In early eighties many central banks tried targeting the amount of money in circulation to achieve stabe inflation, but failed. There is no reason to expect that a predefined rate of money supply would generate a predefined inflation. (See: gold, bitcoin)
Fair enough on the money supply point, although crypto currency so far has been somewhat isolated from the economics of nationstates, which are much more complicated than pure market forces.

My take: As long as people still "think in dollars" while they are spending cryptocurrency, purchasing power of cryptocurrencies will be pegged to the dollar. Neither gold nor bitcoin is "inflated" as currency. The dollar inflates (or doesn't), and if you want to pay for something denominated in dollars using something other than dollars, you simply convert at the current spot market rate. There won't be a Bitcoin macroeconomy until things are truly denominated in Bitcoin.

May I ask what macroeconomic perspective that is?
Of course. You can and want to adjust aggregate demand by monetary policy.

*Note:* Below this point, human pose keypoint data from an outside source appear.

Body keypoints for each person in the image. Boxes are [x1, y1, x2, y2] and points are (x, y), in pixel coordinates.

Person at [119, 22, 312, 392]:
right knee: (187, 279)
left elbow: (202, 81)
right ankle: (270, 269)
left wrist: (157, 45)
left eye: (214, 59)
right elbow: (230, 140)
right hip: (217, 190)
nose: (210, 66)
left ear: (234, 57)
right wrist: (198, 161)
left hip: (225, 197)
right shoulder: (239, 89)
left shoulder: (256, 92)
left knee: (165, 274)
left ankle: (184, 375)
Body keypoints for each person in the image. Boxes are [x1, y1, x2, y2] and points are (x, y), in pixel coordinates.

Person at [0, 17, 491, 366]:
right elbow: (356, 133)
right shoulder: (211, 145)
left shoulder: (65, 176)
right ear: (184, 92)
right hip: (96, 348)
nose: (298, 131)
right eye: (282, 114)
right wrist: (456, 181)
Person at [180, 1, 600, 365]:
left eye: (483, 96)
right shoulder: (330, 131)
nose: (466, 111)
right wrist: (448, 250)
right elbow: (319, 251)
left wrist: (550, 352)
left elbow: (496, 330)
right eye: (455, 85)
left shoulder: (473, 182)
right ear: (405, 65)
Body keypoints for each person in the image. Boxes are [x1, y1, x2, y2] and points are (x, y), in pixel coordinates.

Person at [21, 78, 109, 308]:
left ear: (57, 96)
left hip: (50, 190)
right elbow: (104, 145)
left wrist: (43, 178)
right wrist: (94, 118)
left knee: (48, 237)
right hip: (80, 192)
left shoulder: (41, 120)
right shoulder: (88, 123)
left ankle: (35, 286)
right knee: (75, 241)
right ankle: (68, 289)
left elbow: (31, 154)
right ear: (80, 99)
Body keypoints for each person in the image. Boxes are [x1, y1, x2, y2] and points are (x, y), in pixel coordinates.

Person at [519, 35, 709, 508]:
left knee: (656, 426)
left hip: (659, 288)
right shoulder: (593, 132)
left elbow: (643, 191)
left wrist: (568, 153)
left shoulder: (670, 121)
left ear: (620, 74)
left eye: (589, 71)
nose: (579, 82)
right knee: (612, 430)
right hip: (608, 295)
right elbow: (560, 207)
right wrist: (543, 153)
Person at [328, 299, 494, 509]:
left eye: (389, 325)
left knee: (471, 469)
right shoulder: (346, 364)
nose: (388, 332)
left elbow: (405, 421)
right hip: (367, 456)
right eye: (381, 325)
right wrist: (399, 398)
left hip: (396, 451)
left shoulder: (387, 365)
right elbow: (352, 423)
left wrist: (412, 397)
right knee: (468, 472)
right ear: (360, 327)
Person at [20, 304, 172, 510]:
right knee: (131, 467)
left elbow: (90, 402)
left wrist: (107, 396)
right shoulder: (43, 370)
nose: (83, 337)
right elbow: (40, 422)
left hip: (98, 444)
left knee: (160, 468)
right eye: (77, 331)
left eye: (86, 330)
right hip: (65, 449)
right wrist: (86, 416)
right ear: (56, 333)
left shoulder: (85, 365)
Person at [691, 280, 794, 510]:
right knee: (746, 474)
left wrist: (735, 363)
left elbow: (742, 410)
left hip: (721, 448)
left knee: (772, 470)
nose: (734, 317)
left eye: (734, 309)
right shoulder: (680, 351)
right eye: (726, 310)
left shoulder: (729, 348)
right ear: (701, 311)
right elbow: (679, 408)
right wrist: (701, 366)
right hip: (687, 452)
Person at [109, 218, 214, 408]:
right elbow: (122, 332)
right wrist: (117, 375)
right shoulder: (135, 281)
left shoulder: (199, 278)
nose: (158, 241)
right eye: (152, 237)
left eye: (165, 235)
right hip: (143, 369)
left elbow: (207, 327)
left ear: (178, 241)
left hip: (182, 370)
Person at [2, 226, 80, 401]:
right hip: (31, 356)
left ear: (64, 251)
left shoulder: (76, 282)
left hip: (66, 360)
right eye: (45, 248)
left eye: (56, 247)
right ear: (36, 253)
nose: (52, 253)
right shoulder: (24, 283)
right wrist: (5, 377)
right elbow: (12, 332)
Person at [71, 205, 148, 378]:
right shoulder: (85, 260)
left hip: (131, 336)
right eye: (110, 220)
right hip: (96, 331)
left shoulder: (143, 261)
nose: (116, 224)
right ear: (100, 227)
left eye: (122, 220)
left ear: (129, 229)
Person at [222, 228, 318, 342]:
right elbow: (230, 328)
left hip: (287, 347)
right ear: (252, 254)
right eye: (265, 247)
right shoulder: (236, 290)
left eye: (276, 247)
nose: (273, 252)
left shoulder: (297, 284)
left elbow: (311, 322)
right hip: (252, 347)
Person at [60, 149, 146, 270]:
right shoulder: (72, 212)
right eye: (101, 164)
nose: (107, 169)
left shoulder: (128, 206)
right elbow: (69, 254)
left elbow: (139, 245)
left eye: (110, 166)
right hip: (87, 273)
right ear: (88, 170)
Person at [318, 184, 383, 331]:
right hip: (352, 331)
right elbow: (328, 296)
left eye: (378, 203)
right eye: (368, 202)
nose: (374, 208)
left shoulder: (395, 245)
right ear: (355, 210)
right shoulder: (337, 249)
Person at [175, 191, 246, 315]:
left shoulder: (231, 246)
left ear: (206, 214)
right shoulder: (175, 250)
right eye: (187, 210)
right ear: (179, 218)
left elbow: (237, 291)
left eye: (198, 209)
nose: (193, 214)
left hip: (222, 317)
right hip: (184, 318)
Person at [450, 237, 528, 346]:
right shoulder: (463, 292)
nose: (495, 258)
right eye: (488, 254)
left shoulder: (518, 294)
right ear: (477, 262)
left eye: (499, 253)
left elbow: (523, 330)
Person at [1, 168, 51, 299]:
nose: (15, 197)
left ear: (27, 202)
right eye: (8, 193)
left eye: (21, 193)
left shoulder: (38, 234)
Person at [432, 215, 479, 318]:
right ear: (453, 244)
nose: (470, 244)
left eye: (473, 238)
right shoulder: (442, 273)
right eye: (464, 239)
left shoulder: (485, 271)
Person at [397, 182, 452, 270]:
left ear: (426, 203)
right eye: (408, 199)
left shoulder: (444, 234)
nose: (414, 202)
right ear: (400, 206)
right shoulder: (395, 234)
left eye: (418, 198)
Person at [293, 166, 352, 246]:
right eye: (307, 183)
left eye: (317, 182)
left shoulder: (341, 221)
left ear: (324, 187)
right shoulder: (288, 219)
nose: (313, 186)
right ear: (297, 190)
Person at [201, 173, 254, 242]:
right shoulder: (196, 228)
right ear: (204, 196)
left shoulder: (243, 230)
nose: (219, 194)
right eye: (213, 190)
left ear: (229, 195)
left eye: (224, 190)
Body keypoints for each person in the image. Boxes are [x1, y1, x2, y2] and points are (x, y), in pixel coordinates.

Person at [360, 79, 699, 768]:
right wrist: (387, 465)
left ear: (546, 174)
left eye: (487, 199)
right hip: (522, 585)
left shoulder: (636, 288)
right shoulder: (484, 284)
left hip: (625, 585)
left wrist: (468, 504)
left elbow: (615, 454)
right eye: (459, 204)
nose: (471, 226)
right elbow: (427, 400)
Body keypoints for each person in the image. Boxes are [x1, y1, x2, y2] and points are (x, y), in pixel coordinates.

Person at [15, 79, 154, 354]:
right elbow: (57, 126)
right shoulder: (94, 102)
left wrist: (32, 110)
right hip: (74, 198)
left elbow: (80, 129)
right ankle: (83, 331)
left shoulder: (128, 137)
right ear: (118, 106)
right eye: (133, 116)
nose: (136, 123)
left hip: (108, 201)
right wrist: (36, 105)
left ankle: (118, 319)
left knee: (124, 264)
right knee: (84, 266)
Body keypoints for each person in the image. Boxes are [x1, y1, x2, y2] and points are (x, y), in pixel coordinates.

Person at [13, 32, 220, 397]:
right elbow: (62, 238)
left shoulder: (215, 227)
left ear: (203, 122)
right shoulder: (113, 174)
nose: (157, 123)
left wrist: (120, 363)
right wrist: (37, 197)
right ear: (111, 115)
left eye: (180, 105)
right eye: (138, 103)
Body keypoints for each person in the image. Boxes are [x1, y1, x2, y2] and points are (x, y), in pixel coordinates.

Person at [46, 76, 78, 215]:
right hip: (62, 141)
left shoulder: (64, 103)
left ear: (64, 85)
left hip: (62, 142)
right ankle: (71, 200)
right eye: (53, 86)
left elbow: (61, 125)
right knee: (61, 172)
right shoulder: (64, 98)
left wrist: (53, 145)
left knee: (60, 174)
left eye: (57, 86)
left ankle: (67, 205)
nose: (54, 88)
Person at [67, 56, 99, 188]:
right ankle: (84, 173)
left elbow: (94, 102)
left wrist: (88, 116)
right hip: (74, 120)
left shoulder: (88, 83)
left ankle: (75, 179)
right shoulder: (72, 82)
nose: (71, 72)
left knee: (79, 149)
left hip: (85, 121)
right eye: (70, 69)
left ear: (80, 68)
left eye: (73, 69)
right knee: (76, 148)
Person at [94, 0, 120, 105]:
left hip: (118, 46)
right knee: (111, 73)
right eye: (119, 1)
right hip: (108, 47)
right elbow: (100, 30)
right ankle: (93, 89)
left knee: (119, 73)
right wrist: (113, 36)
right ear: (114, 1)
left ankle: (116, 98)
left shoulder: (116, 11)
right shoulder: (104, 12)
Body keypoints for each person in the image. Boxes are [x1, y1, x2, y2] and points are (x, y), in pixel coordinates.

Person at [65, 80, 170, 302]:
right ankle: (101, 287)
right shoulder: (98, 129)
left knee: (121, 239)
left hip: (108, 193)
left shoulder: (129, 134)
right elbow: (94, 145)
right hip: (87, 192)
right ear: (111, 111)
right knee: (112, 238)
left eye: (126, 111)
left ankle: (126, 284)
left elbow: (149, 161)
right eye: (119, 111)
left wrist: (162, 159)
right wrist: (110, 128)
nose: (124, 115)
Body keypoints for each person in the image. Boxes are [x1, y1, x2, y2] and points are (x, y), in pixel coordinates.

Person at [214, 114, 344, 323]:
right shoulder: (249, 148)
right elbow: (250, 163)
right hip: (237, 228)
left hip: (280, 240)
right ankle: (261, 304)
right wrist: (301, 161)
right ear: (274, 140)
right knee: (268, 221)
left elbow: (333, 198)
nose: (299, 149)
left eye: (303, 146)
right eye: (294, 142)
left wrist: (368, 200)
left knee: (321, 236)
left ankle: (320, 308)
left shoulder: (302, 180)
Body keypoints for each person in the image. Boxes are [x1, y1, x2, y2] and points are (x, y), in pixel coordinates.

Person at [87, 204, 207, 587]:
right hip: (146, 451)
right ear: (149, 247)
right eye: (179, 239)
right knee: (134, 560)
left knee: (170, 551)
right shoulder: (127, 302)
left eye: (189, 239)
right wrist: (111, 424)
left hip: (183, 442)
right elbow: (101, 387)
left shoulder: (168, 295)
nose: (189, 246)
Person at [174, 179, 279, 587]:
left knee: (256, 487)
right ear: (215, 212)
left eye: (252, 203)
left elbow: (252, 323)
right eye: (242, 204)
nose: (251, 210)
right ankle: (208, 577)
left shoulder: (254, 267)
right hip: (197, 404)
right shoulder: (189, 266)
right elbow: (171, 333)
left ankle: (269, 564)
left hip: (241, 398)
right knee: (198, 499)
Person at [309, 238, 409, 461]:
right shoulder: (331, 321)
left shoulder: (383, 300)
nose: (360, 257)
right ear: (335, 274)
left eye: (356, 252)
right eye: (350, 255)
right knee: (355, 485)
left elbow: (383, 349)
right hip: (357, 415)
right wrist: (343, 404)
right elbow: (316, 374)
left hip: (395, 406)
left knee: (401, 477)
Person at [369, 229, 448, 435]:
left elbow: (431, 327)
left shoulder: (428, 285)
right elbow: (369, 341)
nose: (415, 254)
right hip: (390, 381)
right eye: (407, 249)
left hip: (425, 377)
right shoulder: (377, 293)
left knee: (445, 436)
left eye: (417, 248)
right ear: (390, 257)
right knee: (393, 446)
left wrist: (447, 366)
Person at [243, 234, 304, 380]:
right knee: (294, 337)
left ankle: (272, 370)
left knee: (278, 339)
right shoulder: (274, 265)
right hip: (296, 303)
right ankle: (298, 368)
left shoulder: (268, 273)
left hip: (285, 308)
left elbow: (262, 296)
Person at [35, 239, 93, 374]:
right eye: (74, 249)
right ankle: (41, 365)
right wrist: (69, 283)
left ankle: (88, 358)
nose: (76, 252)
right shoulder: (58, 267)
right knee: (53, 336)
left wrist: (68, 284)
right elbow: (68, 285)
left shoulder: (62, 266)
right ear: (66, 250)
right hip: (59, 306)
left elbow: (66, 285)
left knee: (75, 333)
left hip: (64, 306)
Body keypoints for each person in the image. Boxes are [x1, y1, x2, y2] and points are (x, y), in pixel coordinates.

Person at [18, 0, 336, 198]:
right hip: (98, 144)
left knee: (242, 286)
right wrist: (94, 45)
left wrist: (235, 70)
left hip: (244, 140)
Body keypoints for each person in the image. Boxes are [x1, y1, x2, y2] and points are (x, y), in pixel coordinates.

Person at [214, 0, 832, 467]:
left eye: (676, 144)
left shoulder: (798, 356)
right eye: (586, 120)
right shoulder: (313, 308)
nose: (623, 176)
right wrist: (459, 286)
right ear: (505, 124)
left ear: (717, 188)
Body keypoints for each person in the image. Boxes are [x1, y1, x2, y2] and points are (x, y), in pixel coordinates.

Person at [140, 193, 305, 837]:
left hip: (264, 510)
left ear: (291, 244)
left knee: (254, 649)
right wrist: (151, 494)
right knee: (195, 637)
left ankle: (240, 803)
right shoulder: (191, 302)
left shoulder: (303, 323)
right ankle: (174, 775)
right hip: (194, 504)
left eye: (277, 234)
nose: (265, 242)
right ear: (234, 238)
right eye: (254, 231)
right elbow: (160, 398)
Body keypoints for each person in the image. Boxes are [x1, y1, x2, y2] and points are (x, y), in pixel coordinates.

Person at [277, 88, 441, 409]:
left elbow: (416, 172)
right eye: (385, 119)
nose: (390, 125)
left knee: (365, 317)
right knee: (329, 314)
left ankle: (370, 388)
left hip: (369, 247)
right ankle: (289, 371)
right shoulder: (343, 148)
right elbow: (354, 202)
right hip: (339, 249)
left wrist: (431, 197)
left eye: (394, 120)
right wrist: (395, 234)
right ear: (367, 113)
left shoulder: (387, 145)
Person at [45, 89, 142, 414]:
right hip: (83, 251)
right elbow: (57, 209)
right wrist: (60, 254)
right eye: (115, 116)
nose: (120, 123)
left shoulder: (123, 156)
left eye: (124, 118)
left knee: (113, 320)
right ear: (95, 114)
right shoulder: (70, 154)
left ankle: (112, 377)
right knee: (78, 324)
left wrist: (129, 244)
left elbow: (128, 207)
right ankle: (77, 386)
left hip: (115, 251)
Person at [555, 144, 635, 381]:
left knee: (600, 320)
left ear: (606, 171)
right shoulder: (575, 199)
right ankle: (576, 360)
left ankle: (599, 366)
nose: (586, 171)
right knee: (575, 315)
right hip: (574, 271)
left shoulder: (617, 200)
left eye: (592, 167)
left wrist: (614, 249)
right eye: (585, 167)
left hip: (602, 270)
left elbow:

I do not claim that current central banks do perfect job (biggest problem for the last decade has been inability to set properly negative interest rates), but at least to me it is obvious that of you do not manage aggregate demand you end up with massive cycles in economy that cause havoc.
question: what is the neoliberal obsession over negative interest rates? The point of negative interest rates is to encourage borrowing and "reinvestment over saving under the mattress". Typically the lowest interest rates are given to institutional investors (aka the very wealthy) while "the rest of us" have to take on interest rates that don't beat inflation. "Reinvestment" usually means "supporting fortune 500 companies that are in index funds.

If you think about it carefully, it basically sounds an awful like trickle-down economics.

Of course, there's the babysitter's coop parable, but that seems like not a monetary failure, but the failure of a really silly centralized decision to make a unit of labor time be fixed instead of having the unit of labor float in value.

It's terrible because you can't steal from the poor to fund the investment adventures of the wealthy.
> pointless busywork just to secure the blockchain

Well if it's securing the blockchain it can't be that pointless.